How to sum only the odd indexed digits in Haskell?

Question

I have an input integer: 23415423

My program can split it into an array and sum them, but i only need the odd ones.
I have tried ?^ element but not working.

lsum :: Num a => [a] -> a
lsum [] = 0
lsum (h:t) = h + sum t

Answer 1

You could add the indexes, filter only the ones you need, and then sum.

lsum xs = sum $ map fst $ filter (odd . snd) $ zip xs [1..]

Answer 2

First, the problem with what you try, is that you simply call sum on the rest of the digits, this is not your lsum so how do you expect it to skip elements? So you probably wanted to put lsum there instead and make a recursive call.
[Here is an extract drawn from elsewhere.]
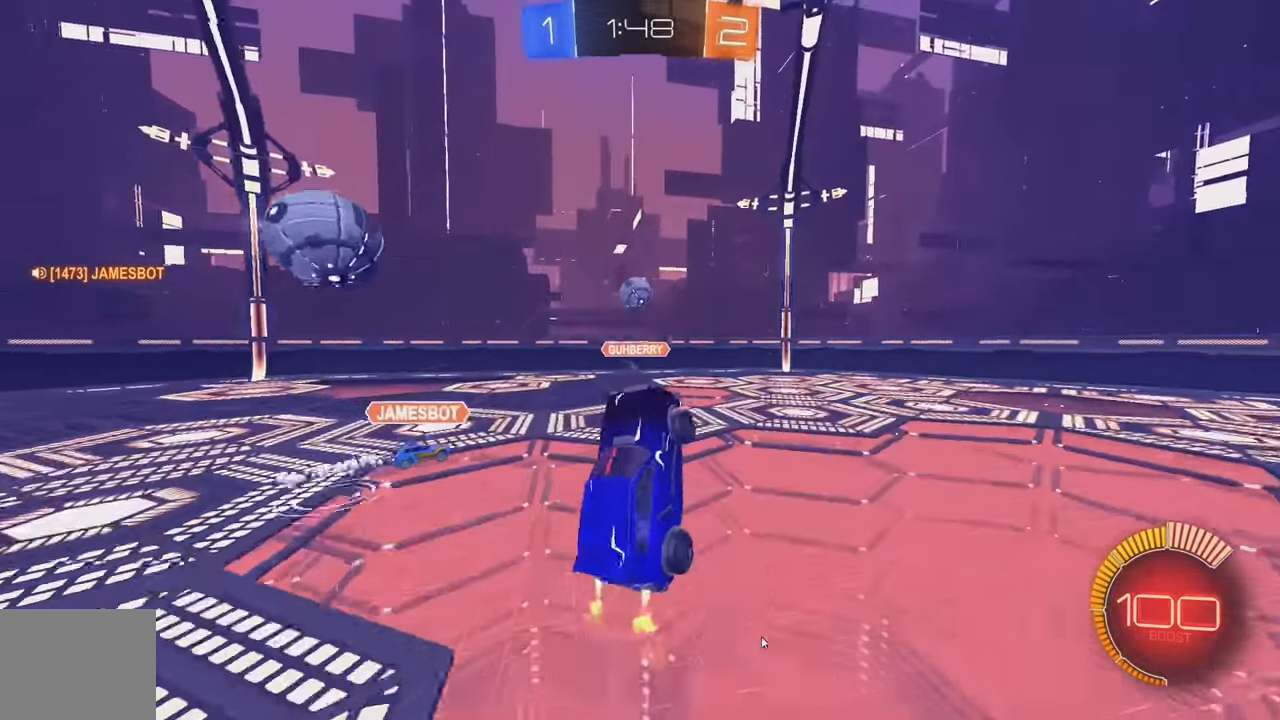
{"buttons": ["R2"], "left_stick": "down-left", "events": [[350, "left_stick", "down-left"], [484, "B", "up"]]}
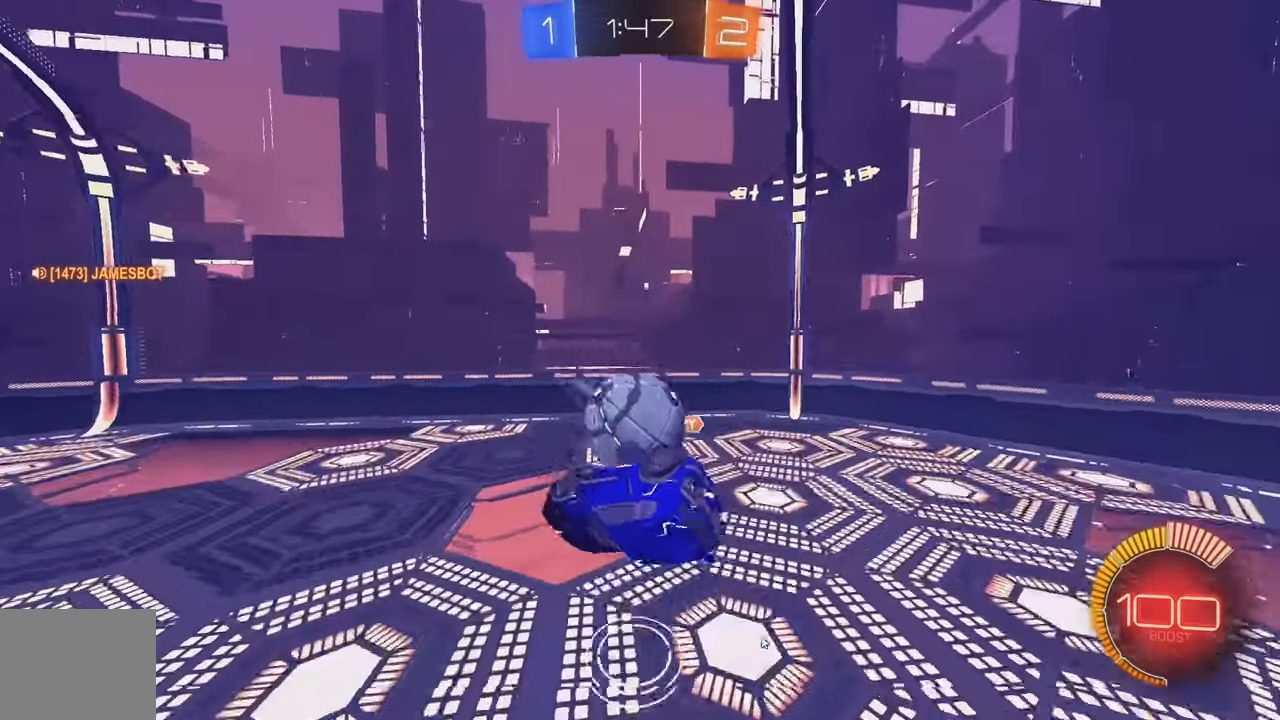
{"buttons": ["L1", "R2"], "left_stick": "down-left", "events": [[34, "L1", "down"], [84, "A", "down"], [200, "A", "up"]]}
Now you would like to take control over your recursion.

If you insist on walking over a list of digits, you could reverse it, and then make your recursion skip elements (alternatively, you would have to recurse to the end of the list and start eating it from there, in which case it would get messier to recognize which elements to include in the sum):

lsum = lsum' . reverse where
    lsum' :: Num a => [a] -> a
    lsum' [] = 0
    lsum' [_] = 0
    lsum' (_ : odd : tail) = odd + lsum' tail

or you could alternate between two consumers of the list

    lsum' :: Num a => [a] -> a
    lsum' [] = 0
    lsum' (_ : tail) = lsum'' tail

    lsum'' :: Num a => [a] -> a
    lsum'' [] = 0
    lsum'' (odd : tail) = odd + lsum' tail

of course there are many other ways, but I guess this might inspire you to search for a better solution yourself, as it seems like a school assignment.